Like it or not, tech companies have found their way to the bedrock of our lives. You can reject the like economy by avoiding Big Social (well, you think you can, but even a shack in the woods will one day be clocked by Google Maps), in favour of building local communities IRL, but what have you done but cut yourself off from a potential audience and a known market? The internet is real life, and it’s where your audience is communicating.
At Multiversity, David Harper points out that even outside the world of art comix and cartooning, the comics industry is changing. Month to month sales charts of single issues in the direct market reveal that sales of Marvel and DC event comics are on the decline, while Image’s creator-owned books, and lines from other publishers that trumpet more creative control for writers and artists, are on the rise. The direct market isn’t booming, exactly, but sales are healthy, and what is selling is not what was ten years ago. While the top 100 books are still sadly dominated by Marvel and DC super books (sorry super fans, but my soul can’t survive on Avengers alone), there are more titles from more publishers, with more diverse voices, in more genres than ever before, selling at respectable numbers. Harper says,
The face of today’s comic reader is changing, and we all need to change with it. It’s not all 35+ men who read in print, but 18-year-old women who read comics digitally. It’s young girls reading Raina Telgemeier and young boys reading Kazu Kibuishi, or vice versa. It’s people of all varieties reading web comics and digital comics and Kickstarter comics. More than it has been in a long time, the audience of comic books is a moving target, and being agile in trying to find what those readers want is paramount to building readership today. It’s a lesson publishers need to pay attention to, but as I said before, not everyone is learning from it.
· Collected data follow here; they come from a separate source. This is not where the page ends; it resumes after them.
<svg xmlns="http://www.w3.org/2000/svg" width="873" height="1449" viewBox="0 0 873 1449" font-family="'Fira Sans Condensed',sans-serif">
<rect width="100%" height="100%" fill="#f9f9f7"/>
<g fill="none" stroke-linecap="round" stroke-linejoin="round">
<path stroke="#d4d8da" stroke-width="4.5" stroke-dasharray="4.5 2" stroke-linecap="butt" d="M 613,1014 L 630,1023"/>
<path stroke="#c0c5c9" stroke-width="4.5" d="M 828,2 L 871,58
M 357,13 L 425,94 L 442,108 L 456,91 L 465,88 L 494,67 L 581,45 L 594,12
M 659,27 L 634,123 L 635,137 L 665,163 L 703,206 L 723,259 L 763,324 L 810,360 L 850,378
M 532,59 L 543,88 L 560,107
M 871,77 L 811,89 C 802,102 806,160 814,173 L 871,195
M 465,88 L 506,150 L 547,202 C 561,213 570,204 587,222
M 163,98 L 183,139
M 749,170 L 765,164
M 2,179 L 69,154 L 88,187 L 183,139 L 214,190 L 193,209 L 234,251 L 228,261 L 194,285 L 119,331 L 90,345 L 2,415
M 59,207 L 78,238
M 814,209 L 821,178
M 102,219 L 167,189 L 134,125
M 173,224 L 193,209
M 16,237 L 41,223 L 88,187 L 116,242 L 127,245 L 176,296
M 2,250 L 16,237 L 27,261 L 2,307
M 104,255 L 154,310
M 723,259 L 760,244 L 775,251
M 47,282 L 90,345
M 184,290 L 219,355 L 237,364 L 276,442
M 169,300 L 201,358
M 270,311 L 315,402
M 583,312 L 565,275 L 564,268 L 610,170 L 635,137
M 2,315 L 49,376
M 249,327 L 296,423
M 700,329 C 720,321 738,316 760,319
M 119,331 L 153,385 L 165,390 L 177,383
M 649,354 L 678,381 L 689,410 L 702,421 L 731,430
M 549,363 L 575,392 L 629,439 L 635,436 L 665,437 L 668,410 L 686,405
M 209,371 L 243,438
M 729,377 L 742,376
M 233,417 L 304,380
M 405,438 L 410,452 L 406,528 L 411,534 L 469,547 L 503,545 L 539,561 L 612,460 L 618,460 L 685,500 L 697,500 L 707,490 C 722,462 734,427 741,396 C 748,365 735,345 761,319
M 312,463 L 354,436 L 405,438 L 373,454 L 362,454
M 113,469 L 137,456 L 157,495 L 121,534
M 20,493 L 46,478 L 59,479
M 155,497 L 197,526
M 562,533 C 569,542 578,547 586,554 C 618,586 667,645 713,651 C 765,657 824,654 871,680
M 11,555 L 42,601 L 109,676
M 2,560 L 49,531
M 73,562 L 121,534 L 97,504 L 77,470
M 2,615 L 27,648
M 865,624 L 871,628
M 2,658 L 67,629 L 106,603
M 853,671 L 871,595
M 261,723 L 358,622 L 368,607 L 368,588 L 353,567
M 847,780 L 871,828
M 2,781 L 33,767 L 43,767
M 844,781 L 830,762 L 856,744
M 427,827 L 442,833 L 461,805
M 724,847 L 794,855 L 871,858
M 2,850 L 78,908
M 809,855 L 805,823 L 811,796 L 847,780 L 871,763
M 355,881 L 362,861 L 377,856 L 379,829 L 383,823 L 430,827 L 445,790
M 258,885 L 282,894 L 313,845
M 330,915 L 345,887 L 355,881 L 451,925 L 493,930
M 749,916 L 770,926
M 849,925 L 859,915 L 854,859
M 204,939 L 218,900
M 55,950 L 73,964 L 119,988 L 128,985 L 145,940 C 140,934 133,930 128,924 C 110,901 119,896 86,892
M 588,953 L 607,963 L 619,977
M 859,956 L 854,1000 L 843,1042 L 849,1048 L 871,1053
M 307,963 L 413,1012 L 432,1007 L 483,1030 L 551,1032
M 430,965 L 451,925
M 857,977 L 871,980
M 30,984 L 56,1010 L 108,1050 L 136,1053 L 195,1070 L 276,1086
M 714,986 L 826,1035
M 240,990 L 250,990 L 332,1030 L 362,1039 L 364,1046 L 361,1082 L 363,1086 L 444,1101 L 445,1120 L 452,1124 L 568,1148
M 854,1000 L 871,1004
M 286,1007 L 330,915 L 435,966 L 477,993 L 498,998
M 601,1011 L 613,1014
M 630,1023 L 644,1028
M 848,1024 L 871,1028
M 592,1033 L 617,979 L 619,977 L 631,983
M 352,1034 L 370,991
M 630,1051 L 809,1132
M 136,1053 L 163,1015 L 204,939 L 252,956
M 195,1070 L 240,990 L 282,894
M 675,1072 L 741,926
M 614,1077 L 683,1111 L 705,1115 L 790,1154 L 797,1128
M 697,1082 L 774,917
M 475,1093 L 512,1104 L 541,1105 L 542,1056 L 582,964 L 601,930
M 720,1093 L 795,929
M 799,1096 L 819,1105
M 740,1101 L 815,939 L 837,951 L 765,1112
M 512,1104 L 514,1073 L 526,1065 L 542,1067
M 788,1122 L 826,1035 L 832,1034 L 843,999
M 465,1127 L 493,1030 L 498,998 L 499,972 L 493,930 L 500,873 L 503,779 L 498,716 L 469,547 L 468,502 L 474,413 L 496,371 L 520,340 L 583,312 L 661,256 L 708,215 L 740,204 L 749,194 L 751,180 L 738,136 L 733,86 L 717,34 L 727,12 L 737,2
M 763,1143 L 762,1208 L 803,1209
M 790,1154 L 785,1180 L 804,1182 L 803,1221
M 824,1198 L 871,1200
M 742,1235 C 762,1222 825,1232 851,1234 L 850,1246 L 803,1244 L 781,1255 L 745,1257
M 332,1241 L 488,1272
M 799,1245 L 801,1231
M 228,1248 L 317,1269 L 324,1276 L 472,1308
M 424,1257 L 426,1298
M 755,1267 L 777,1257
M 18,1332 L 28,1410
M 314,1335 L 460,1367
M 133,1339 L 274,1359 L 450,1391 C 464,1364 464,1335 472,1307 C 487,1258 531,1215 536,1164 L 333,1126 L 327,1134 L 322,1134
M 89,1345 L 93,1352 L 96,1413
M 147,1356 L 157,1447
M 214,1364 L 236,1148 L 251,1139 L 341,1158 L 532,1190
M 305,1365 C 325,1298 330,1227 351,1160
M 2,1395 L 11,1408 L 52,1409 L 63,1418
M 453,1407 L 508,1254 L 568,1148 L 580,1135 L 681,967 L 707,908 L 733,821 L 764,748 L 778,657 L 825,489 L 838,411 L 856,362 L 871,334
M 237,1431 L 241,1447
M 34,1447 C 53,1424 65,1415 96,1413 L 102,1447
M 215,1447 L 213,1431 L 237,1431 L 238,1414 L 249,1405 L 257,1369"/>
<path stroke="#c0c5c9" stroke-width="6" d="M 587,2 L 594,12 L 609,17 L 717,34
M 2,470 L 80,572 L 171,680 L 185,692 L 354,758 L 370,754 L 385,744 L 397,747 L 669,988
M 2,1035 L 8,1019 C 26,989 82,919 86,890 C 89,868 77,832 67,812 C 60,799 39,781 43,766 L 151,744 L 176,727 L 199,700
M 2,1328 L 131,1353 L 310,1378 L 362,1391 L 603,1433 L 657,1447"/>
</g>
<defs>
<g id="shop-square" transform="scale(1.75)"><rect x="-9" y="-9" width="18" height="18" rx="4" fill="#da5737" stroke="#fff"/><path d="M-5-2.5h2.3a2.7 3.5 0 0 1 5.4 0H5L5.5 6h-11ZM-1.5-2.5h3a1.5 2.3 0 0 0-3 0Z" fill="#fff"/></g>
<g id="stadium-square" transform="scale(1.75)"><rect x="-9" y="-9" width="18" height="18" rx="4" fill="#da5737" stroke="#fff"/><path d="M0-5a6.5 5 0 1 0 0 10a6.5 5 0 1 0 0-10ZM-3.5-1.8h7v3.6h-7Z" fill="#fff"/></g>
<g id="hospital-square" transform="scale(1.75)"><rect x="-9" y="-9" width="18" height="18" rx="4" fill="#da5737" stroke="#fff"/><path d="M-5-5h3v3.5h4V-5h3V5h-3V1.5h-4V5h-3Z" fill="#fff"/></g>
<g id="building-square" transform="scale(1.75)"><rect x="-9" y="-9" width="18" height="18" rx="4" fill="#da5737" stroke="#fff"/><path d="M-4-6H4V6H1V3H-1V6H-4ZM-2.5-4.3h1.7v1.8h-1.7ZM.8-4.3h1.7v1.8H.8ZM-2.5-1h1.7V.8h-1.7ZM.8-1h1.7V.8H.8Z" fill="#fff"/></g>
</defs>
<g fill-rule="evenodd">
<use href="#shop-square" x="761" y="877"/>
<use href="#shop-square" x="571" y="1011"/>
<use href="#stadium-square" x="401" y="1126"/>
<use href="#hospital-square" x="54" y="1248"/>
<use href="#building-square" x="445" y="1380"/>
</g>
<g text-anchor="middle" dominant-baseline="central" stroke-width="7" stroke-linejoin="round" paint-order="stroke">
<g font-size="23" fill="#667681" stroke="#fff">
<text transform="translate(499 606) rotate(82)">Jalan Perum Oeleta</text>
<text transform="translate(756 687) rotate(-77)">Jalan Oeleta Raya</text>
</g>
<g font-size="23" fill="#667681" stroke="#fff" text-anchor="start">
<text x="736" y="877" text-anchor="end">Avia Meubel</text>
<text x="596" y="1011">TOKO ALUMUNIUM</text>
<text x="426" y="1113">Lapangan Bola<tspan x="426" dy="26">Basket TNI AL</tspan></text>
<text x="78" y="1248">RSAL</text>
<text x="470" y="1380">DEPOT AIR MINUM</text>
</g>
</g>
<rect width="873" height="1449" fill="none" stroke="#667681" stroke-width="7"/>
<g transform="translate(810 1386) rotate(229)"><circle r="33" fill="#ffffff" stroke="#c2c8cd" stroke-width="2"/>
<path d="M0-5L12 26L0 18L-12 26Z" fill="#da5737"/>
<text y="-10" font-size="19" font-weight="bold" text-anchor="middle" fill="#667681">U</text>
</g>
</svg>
There is an appetite for all kinds of comics, made by more than the usual suspects. Not just on Kickstarter, where some young cartoonists do blockbuster business, but in bookstores and comic stores. That’s an opportunity.
They don’t publish sales figures, but I love browsing ComiXology’s Top Selling page. It goes like this: event comic, event comic, event comic, Image darling, and what’s this obscure creator-owned experimental comic? Oh, it’s on sale now and last month the first issue was free. How do you move comic book units when the comics community is online? This is one way. There are others.
Janelle Assellin: So it’s better for publishers or self-publishers to distribute their comics in multiple ways?
Todd Allen: Absolutely. It’s called distribution of risk. What happens if your vendor goes away or drastically changes their terms of service? Ask Hachette about that one.
Let’s say ComiXology was losing money (they didn’t seem to be wildly profitable) and Amazon didn’t buy them. Do they run out of money and go out of business? Is there a service interruption for a bankruptcy auction or while a last minute sale of assets is arranged? (We’ve seen at least one digital manga site go out of business and the consumers lost their files.) Best to have an alternate vendor to point your readers to if a problem arises.
Tech pundits love to declare things dead or dying and they love to declare every new thing innovative and exciting—that breathless buzz is part of the gig—but we don’t need to follow their lead on this. Comics aren’t dying. They’re different. Publishing isn’t dying. It’s responding to market needs, sometimes successfully, sometimes not. There will be cultural industries in 100 years. There will be artists making a living off their art. Not as many as we might like, but we can build a healthier and more equitable comics industry. Not through waiting, but through doing.